--- Kurze Übung ---
Gib aus dem Artikel über Tim Scott unten den Abschnitt wortgetreu wieder, beginnend mit „Die Demokraten wollen“ und endend mit „Zuschüsse gekürzt werden.“.

--- Zitierter Abschnitt ---
=======
Die Demokraten wollen Gesetze, nach denen Polizisten leichter verklagt werden können. Intensiver als bisher sollen Beamte üben, wie man deeskaliert. Das Vermeiden jenes "racial profiling", das Schwarze und Latinos oft unter Generalverdacht stellt, soll in ihren Kursen eine größere Rolle spielen. Falls gegen die Auflagen verstoßen wird, sollen Zuschüsse gekürzt werden.

Republikanische Bilderbuchkarriere

Manches sehen die Republikaner ähnlich, anderes geht ihnen zu weit, etwa das Schleifen der juristischen Schutzmauer, die Klagen gegen die blau Uniformierten immens erschwert. In ihrem Namen betont Scott, dass es darum gehe, lokale Lösungen zu finden, ohne es zu übertreiben und in Bürokratie zu ersticken.

Was Diskriminierung bedeutet, hat der 54-Jährige unzählige Male am eigenen Leib erlebt. In North Charleston, dem ärmeren Zwilling der postkartenschönen Küstenstadt Charleston, ist er in Armut aufgewachsen. Seine alleinerziehende Mutter arbeitete 16 Stunden am Tag, um die Familie über die Runden zu bringen. Tim Scott war drauf und dran, die Schule abzubrechen, bis er den Besitzer eines Fastfood-Restaurants traf, von dem er später sagte, er habe seinem Leben eine andere Richtung gegeben. Dieser John Moniz habe ihm beigebracht, was sich mit Disziplin und Fleiß erreichen lasse. Scott absolvierte die Highschool, ging mit einem Football-Stipendium aufs College und studierte Politikwissenschaften, bevor er eine Versicherungsagentur aufmachte und mit Immobilien zu handeln begann. 1995 wurde er in den Stadtrat von Charleston gewählt, 2010 ins Repräsentantenhaus, 2014 in den Senat der Vereinigten Staaten.

Dort ist er der einzige Afroamerikaner unter 53 Republikanern der Kammer. Seine weißen Parteifreunde führen ihn gern als Beispiel an, wenn sie eine reichlich verklärte Geschichte erzählen. Die Geschichte, nach der jeder den American Dream leben könne.

Überzeugter Konservativer

Scott widerspricht dem nicht, er glaubt fest an Eigenverantwortung, unternehmerische Initiative, den Segen niedriger Steuern – ein überzeugter Konservativer eben. Erst nachdem ein rassistisch verblendeter Schütze 2015 in einer Kirche in Charleston neun Menschen getötet hatte, begann er zu berichten. Immer wieder sei er bei Verkehrskontrollen gestoppt worden, meistens dann, wenn er in einem neuen Auto durch das "falsche Wohnviertel" fuhr. Selbst als er längst im Senat in Washington saß, habe ihn ein Beamter der Parlamentspolizei einmal auf dem Flur angehalten. Scott musste sich ausweisen, obwohl er eine Anstecknadel trug, wie nur Senatoren sie tragen dürfen.
=======
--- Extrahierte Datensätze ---
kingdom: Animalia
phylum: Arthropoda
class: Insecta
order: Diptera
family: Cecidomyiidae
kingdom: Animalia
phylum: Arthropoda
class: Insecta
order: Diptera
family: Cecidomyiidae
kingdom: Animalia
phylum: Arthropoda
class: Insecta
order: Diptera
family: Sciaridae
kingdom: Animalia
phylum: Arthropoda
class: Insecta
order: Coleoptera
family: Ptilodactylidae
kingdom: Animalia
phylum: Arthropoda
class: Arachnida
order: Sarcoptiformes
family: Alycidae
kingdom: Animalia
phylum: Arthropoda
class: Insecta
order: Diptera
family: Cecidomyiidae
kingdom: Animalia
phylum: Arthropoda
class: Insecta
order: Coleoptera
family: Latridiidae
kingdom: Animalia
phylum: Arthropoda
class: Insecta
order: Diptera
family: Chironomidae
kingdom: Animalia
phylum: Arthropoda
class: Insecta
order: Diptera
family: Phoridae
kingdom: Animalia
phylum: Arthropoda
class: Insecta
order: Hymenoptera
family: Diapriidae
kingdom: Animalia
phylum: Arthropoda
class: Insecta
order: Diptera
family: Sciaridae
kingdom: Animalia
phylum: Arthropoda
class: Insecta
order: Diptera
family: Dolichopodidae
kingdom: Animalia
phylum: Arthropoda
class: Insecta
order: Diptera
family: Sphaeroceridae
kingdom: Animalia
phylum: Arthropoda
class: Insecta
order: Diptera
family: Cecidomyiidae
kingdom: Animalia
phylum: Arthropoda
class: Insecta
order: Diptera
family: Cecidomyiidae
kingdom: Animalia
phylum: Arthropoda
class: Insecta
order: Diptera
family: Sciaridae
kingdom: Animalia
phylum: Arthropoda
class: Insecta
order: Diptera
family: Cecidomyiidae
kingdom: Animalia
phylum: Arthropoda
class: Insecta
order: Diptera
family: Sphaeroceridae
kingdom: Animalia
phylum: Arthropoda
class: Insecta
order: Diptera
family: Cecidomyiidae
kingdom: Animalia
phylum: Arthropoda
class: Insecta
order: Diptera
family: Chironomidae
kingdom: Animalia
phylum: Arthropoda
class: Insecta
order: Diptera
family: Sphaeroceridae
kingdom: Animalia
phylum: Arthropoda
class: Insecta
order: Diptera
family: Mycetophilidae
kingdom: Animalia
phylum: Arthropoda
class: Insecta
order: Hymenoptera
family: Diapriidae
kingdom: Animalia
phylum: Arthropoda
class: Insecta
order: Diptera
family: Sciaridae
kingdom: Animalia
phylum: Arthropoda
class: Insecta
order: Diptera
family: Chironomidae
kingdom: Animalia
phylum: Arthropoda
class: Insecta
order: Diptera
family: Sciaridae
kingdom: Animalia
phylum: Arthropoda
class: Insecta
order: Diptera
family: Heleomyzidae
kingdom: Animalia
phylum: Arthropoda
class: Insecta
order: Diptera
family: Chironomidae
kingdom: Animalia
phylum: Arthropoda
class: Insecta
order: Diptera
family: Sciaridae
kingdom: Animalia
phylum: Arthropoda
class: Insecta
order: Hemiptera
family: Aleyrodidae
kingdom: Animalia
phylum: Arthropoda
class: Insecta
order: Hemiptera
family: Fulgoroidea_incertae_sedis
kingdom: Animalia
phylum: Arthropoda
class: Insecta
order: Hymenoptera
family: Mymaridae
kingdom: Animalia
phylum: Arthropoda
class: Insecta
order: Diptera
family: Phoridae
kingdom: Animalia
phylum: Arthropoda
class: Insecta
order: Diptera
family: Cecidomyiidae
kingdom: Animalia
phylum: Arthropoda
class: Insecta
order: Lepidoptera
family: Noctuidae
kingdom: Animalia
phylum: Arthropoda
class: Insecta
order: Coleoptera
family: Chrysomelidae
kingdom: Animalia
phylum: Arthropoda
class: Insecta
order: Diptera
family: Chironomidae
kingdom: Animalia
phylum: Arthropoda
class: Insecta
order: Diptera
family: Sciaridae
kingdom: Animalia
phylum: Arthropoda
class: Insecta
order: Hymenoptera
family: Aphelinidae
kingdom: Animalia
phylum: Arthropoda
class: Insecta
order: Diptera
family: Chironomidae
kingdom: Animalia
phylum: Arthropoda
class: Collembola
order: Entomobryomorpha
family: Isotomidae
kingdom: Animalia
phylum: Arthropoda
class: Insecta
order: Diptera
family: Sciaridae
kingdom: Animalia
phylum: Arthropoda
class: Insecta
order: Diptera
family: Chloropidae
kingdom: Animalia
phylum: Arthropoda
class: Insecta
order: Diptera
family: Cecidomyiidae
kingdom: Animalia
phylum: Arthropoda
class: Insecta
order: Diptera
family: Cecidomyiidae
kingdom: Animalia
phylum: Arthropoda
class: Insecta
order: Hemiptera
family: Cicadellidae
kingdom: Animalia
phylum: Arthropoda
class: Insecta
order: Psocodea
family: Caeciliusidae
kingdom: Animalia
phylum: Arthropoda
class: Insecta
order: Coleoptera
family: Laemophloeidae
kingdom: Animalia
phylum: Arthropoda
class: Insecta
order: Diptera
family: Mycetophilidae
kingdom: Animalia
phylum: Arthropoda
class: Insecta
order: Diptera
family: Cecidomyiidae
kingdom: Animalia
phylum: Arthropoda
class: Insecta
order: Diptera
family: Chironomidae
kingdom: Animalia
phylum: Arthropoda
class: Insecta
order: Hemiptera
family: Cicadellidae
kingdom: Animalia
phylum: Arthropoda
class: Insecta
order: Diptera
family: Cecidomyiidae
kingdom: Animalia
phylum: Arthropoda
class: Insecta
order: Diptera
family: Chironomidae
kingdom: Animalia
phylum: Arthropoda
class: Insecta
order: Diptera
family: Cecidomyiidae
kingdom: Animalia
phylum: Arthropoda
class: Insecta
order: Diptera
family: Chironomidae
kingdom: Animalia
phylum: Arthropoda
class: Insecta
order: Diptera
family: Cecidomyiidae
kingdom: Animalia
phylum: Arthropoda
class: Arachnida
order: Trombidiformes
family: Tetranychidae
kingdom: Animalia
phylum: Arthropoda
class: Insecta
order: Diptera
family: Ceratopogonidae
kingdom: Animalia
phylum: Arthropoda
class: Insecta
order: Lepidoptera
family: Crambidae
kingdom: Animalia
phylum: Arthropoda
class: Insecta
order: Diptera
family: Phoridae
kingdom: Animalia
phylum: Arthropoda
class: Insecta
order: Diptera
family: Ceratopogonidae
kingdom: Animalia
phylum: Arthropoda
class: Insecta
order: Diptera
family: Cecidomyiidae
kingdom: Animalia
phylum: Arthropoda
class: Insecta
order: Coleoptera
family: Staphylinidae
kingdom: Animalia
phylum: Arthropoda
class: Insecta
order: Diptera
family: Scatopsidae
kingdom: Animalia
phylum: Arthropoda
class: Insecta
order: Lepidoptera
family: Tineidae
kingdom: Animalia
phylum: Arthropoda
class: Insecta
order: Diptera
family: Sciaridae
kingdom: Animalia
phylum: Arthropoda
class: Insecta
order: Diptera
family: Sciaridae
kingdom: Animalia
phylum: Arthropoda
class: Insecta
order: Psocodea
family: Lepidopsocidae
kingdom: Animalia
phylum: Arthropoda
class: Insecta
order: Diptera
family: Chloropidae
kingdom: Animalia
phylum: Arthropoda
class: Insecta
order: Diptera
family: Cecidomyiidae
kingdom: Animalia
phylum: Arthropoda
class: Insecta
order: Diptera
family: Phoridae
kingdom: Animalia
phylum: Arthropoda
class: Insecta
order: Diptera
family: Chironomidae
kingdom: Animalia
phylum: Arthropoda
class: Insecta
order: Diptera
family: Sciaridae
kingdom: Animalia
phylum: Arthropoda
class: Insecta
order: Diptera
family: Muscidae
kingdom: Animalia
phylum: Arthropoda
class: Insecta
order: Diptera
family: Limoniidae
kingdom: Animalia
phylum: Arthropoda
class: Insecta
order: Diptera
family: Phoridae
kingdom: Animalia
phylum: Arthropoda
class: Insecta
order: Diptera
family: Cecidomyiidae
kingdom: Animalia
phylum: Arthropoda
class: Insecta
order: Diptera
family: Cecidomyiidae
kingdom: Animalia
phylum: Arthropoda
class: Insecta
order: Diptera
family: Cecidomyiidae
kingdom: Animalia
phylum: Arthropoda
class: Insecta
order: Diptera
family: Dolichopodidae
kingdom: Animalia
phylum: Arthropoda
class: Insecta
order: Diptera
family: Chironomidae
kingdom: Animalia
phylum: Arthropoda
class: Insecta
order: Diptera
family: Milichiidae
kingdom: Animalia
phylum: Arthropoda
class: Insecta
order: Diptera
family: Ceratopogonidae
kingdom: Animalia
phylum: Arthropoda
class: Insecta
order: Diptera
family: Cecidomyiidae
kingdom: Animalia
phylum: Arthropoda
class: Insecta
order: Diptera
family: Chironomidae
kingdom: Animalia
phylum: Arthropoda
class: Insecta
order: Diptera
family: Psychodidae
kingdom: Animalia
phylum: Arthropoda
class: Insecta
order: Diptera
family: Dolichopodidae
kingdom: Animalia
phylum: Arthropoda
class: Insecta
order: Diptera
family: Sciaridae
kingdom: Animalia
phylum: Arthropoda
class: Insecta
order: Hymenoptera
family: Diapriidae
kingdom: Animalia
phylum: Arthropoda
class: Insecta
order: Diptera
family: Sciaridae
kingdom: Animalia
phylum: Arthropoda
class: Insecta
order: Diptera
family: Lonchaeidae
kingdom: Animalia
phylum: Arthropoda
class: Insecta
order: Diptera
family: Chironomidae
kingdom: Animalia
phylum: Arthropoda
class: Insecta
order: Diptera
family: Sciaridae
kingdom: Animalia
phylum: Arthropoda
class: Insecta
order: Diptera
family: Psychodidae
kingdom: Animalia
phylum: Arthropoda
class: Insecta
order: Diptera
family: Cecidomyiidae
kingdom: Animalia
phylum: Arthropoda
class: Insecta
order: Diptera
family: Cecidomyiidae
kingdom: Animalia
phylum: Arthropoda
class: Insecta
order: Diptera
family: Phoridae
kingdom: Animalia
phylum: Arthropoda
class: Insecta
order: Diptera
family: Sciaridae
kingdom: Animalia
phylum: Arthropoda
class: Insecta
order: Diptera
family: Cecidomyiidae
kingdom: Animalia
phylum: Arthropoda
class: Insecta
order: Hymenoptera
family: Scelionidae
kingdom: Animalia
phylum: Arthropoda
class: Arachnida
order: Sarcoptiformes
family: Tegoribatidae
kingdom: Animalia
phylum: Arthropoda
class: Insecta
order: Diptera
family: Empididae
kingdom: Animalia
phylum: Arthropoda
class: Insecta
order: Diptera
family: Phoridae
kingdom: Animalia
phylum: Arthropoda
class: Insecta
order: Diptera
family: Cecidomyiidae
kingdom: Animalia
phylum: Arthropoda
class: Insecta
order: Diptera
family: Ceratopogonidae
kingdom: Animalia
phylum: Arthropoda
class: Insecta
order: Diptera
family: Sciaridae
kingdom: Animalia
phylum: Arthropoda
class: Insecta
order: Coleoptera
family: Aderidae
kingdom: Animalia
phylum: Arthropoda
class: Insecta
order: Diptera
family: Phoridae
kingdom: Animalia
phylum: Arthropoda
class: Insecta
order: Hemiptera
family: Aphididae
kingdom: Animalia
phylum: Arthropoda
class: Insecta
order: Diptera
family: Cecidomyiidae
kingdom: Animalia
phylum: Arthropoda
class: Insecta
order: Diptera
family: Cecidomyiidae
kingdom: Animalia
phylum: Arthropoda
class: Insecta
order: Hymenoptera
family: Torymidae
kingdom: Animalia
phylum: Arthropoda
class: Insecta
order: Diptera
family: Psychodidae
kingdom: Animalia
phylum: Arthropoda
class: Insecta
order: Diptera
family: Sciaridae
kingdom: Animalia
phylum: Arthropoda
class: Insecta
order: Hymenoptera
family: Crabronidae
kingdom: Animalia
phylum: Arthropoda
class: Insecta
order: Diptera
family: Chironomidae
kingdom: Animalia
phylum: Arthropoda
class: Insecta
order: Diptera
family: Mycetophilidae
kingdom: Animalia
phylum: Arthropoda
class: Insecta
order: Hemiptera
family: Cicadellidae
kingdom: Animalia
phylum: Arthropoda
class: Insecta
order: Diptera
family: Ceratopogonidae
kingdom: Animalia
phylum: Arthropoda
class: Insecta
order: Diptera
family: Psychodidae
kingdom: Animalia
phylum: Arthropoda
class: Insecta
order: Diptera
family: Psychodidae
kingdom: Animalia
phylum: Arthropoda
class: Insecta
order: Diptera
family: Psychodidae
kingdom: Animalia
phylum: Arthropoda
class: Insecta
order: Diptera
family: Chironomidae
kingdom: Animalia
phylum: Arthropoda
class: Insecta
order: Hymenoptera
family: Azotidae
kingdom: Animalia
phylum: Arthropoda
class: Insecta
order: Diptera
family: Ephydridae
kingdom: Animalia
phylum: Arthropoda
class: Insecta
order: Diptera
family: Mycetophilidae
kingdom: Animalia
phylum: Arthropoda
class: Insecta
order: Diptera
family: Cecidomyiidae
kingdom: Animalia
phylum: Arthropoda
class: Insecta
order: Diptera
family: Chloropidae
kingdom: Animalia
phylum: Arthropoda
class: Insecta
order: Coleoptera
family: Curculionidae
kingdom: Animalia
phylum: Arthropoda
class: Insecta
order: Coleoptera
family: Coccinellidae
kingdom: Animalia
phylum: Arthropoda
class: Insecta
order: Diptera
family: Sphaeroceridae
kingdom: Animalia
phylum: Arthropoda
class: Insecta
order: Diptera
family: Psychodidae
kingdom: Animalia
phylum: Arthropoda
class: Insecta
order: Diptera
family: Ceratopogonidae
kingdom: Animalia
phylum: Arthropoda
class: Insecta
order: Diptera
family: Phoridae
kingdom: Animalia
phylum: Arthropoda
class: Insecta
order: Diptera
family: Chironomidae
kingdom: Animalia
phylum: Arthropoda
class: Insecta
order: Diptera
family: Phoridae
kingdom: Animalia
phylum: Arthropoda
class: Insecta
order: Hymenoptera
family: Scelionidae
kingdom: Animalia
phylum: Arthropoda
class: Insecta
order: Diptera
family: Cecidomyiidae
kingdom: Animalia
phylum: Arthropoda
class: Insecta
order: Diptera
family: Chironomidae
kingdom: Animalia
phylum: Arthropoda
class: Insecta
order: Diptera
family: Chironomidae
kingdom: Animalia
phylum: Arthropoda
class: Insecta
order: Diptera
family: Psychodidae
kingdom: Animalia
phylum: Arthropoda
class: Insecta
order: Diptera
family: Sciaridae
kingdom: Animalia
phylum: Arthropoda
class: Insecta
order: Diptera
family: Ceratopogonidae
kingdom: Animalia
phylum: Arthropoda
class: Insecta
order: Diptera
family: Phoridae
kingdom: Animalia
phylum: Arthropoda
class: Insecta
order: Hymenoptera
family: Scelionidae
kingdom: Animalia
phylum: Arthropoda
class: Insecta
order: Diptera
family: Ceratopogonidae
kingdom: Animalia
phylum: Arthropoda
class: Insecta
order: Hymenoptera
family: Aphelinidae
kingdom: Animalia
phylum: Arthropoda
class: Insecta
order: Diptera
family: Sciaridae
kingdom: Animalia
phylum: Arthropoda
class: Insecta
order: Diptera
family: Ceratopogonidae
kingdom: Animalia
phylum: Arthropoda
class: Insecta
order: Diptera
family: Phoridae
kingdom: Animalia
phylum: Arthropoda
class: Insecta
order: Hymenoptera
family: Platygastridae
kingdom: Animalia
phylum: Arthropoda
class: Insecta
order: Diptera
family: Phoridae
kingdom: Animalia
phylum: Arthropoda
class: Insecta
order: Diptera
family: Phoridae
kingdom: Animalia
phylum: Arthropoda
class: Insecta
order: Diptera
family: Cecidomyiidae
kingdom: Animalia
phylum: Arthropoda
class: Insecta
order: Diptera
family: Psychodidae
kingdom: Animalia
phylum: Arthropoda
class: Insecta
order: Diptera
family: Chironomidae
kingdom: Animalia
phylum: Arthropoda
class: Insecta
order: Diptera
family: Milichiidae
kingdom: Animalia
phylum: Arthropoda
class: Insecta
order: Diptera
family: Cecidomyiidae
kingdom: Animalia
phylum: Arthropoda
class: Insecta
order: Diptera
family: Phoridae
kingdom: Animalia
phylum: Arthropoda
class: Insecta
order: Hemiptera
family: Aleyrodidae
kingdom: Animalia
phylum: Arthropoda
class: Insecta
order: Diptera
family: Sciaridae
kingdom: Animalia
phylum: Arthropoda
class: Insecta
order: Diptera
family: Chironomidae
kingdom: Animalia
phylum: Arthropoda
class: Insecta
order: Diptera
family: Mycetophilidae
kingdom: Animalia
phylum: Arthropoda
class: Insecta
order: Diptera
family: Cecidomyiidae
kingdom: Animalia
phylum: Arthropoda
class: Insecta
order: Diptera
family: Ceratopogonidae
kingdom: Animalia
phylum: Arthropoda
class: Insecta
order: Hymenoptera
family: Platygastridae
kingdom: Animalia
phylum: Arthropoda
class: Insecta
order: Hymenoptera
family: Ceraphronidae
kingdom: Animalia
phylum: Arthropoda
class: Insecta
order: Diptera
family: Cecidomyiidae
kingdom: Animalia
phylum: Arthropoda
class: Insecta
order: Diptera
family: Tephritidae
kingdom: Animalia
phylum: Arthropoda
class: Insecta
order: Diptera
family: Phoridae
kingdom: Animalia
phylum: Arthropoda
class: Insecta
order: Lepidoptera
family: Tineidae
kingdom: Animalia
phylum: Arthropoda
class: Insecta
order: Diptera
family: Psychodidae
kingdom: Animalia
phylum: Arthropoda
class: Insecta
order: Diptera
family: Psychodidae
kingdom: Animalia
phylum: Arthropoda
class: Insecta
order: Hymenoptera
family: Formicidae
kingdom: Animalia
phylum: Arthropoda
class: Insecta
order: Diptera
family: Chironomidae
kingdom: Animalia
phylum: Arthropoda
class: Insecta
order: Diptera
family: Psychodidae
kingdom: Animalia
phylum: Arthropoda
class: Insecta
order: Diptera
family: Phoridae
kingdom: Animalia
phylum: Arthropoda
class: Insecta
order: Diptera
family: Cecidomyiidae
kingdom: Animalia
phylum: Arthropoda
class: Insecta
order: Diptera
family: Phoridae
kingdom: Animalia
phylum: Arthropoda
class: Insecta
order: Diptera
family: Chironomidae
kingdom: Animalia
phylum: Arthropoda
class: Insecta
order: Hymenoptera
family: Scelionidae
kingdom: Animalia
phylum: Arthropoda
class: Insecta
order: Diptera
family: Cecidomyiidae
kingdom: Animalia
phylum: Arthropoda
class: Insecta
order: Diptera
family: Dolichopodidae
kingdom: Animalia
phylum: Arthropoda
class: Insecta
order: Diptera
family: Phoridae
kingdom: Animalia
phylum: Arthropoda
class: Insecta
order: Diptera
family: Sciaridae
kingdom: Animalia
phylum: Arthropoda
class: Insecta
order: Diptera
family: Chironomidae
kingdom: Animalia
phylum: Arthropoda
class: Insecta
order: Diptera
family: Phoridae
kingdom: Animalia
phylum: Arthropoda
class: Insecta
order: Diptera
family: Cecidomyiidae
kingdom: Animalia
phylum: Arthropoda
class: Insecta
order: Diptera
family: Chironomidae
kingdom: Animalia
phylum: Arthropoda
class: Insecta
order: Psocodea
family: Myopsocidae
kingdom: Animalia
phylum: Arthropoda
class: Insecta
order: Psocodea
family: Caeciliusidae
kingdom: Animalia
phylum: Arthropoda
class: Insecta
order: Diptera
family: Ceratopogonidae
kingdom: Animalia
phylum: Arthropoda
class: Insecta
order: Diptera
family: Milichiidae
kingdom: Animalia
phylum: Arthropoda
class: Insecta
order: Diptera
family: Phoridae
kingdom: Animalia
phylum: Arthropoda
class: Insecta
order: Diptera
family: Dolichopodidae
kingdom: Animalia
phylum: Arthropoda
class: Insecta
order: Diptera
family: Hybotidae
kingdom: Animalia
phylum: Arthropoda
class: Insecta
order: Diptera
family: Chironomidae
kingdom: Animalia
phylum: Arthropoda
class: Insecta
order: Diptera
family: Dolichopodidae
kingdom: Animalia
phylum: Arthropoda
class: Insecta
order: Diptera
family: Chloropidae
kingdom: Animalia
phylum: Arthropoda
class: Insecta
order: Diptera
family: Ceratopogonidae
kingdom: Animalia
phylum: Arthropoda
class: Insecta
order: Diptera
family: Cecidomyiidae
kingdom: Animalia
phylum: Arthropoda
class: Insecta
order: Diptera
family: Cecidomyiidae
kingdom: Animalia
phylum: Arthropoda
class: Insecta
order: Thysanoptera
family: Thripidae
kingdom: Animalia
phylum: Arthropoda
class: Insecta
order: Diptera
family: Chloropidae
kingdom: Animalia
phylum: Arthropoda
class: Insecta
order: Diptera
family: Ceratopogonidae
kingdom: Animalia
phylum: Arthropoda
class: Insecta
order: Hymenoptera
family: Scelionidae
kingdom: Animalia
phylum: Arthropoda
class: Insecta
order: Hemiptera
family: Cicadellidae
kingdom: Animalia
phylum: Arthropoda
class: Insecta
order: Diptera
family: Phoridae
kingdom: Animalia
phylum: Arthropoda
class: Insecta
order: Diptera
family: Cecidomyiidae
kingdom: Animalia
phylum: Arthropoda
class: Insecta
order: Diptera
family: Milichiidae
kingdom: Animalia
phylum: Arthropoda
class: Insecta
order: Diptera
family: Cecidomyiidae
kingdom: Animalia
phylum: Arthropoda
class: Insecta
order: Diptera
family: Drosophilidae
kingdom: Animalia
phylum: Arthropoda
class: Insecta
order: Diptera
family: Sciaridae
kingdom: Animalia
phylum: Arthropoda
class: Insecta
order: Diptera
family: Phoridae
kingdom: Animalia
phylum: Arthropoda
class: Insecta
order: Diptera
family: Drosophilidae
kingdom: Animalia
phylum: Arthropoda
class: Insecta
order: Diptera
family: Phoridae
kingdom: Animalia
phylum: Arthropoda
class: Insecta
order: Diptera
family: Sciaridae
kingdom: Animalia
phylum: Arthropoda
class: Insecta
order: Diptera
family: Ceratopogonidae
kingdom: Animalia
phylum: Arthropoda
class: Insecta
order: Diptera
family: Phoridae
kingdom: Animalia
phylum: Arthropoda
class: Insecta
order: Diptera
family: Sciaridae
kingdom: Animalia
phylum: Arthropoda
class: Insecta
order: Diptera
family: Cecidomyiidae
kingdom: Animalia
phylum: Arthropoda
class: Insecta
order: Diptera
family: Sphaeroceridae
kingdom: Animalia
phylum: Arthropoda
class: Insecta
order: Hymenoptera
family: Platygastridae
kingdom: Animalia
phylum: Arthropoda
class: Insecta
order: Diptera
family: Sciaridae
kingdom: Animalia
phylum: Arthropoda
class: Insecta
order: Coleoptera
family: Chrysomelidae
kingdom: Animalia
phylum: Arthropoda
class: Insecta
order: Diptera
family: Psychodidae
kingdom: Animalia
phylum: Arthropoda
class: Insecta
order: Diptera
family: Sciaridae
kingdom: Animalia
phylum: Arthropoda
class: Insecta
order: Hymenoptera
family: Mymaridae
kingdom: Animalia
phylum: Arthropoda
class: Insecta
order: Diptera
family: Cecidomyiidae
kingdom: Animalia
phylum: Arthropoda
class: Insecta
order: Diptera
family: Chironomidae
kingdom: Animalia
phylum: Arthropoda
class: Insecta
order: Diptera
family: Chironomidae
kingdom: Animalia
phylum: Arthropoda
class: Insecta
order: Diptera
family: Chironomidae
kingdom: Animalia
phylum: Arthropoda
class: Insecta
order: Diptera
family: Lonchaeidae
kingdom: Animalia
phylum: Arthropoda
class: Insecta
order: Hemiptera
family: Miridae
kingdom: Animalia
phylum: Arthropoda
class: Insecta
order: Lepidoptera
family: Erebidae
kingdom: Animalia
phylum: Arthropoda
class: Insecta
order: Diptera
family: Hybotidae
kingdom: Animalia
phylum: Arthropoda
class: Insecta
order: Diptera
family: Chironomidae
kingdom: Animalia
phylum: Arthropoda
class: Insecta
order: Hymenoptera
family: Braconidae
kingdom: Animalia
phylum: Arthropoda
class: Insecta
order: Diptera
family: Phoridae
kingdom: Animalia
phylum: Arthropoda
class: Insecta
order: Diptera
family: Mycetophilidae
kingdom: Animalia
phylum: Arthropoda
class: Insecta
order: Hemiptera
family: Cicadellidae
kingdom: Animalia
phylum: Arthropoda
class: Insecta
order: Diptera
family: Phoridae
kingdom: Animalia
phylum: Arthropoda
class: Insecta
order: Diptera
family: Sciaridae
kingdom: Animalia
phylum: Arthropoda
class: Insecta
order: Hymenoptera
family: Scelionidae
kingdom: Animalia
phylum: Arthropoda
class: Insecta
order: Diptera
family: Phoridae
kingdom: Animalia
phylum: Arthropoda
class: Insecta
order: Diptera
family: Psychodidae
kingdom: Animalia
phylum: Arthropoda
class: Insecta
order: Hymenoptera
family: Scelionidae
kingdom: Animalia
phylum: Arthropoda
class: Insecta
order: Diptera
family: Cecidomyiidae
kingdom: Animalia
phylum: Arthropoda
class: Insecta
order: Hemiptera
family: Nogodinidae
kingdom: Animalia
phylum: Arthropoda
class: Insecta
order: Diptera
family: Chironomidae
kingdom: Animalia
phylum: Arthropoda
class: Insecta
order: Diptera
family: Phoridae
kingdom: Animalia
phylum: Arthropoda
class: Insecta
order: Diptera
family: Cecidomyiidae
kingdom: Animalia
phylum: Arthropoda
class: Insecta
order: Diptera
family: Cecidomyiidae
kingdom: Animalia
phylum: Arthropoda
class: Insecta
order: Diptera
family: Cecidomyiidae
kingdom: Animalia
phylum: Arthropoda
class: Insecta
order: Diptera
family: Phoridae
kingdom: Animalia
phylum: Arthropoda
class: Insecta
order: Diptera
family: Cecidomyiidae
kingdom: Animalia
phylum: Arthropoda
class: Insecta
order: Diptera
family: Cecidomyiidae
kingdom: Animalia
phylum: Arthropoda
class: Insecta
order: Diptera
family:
=======
--- Antwort ---
Die Demokraten wollen Gesetze, nach denen Polizisten leichter verklagt werden können. Intensiver als bisher sollen Beamte üben, wie man deeskaliert. Das Vermeiden jenes "racial profiling", das Schwarze und Latinos oft unter Generalverdacht stellt, soll in ihren Kursen eine größere Rolle spielen. Falls gegen die Auflagen verstoßen wird, sollen Zuschüsse gekürzt werden.